New Zealand Prime Minister, Jacinda Ardern, paid glowing tributes to the late Benazir Bhutto, former two-time prime minister of Pakistan, during her speech at Harvard University’s commencement ceremony on Thursday.

While Ardern appreciated some students from New Zealander who were part of the graduation ceremony, she spoke more about her “connection” Benazir Bhutto. She appreciated what Benazir said 33 years ago and believed that indeed “democracy is fragile”.


“In June 1989, the prime minister of Pakistan stood on this spot and delivered the commencement address titled ‘Democratic Nations Must Unite’. She spoke about her journey, the importance of citizenry, representative government, human rights and democracy,” Ardern said.

She recalled her personal experience of meeting the slain leader. “I met Benazir Bhutto in Geneva in June of 2007. We both attended a conference that drew together progressive parties from around the world.
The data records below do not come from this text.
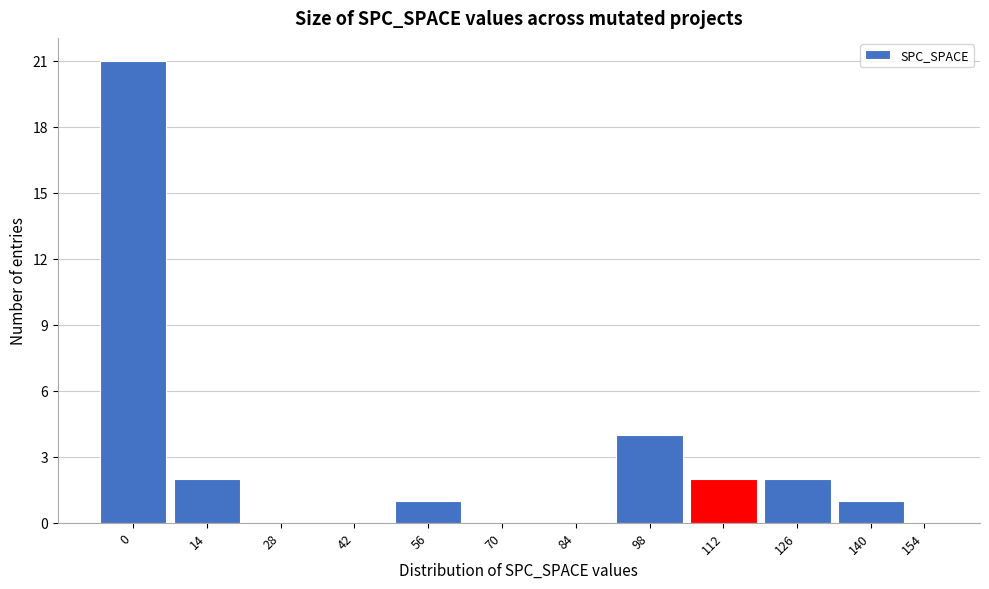

Reading left to right, list all the values displayed in this chart.

0=21	14=2	28=0	42=0	56=1	70=0	84=0	98=4	112=2	126=2	140=1	154=0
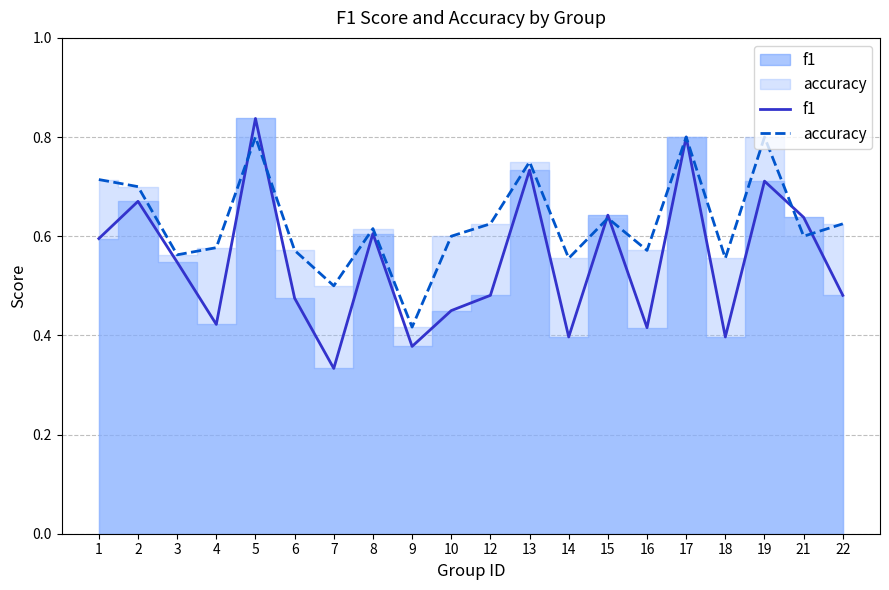

Which label corresponds to the largest value in the chart?

5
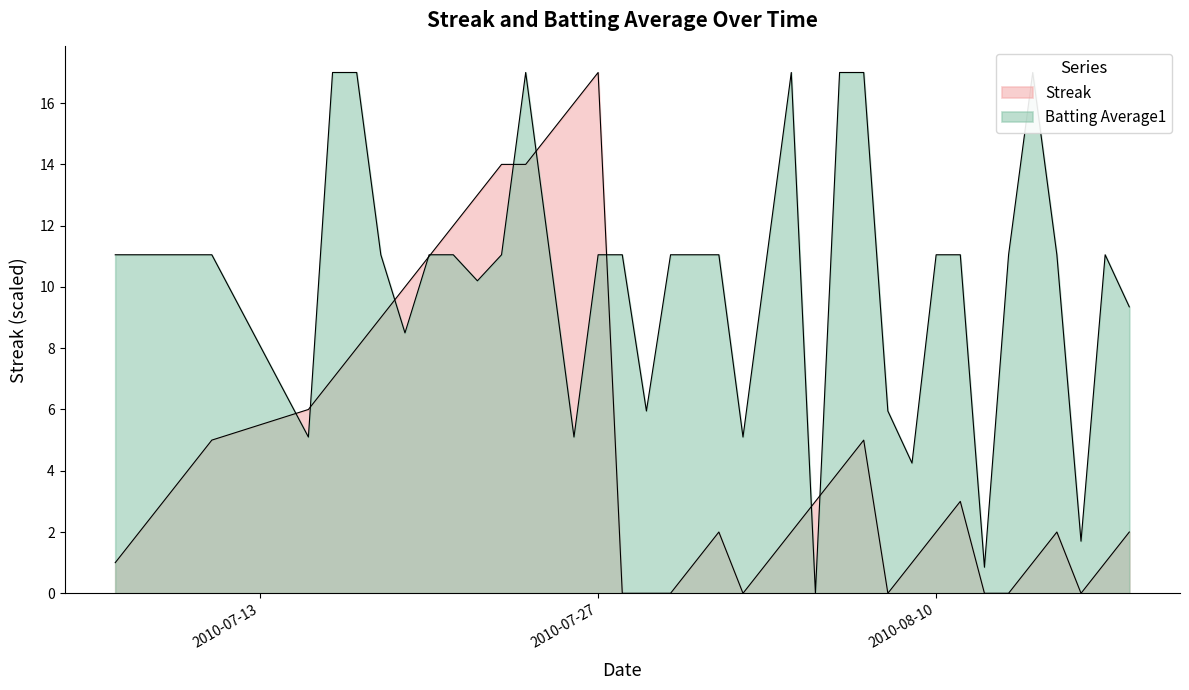

Reading right to left, transcribe all the data shown in this chart.

Streak: 2.0	1.0	0.0	2.0	1.0	0.0	0.0	3.0	2.0	1.0	0.0	5.0	4.0	3.0	2.0	1.0	0.0	2.0	1.0	0.0	0.0	0.0	17.0	16.0	15.0	14.0	14.0	13.0	12.0	11.0	10.0	9.0	8.0	7.0	6.0	5.0	4.0	3.0	2.0	1.0
Batting Average1: 9.4	11.1	1.7	11.1	17.0	11.1	0.9	11.1	11.1	4.2	5.9	17.0	17.0	0.0	17.0	11.1	5.1	11.1	11.1	11.1	5.9	11.1	11.1	5.1	11.1	17.0	11.1	10.2	11.1	11.1	8.5	11.1	17.0	17.0	5.1	11.1	11.1	11.1	11.1	11.1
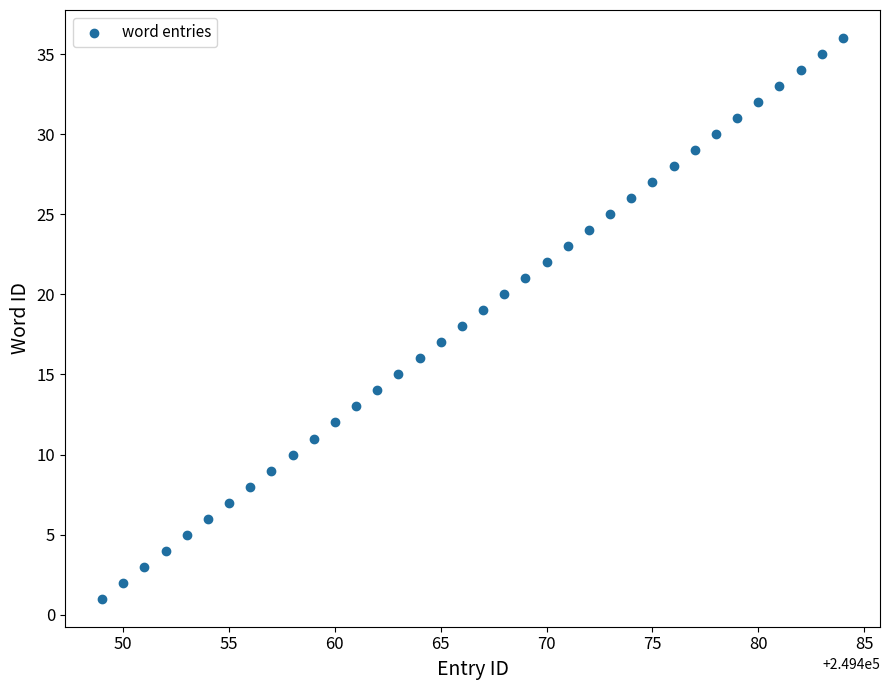

What is the range of X values (max minus min)?

35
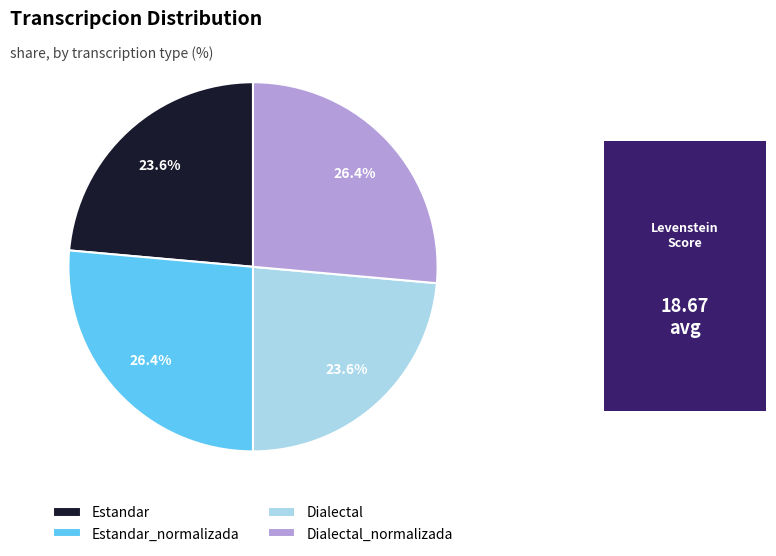

To the nearest percent, what is the combined percentage of Dialectal and Estandar?

47%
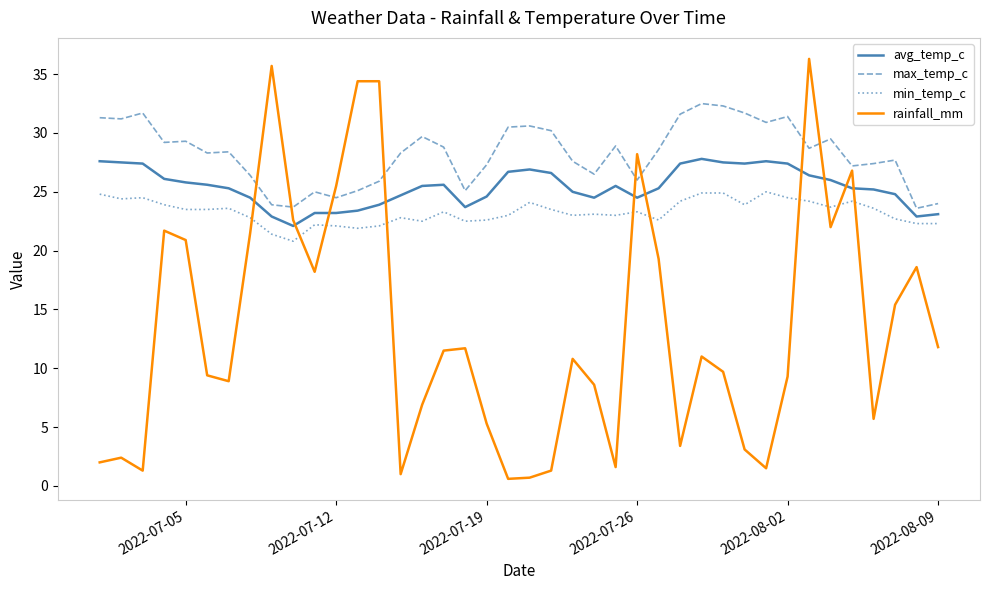

What is the maximum value for avg_temp_c?

27.8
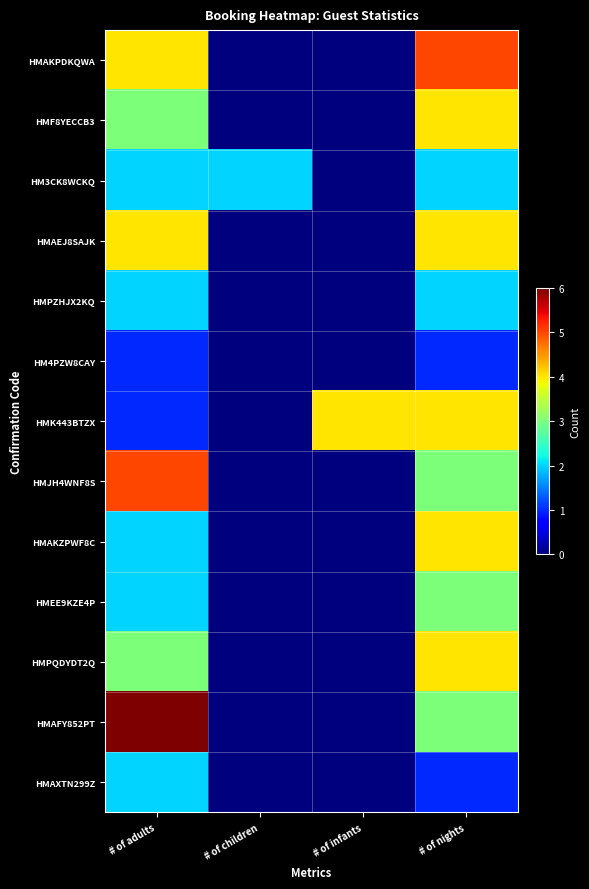

What is the total value across all series at # of adults?

37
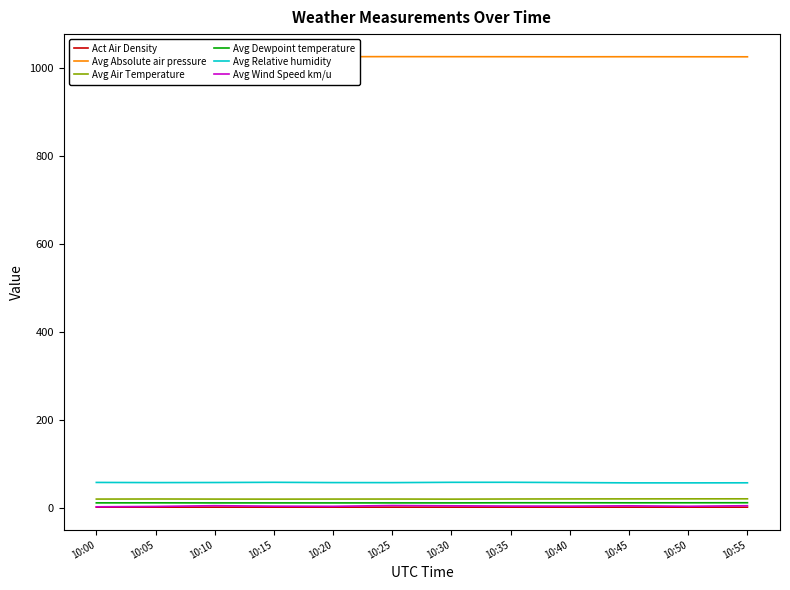

What is the greatest value displayed?

1025.4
Seven months later she was assassinated,” Ardern said.


“Now there will be opinions and differing perspectives written about all of us as political leaders. Two things that history will not contest about Benazir Bhutto — she was the first Muslim female prime minister elected in an Islamic country where women in power was a rare thing. She was also the first to give birth in office,” she added.

“The second and only other leader to have given birth in office, almost 30 years later, was me,” said Ardern.

She shared that her daughter, Neve Te Aroha Ardern Gayford, was born on June 21, 2018, which happens to be Bhutto’s birthday. “The path she carved as a woman feels as relevant today as it was decades ago. And so too is the message she shared here in this place. She said in her speech in 1989 the following, ‘We must realise that democracy can be fragile’. Now I read those words as I sit in my office in Wellington, New Zealand, a world away from Pakistan. And while the reasons that gave rise to her words then were vastly different, they still ring true.”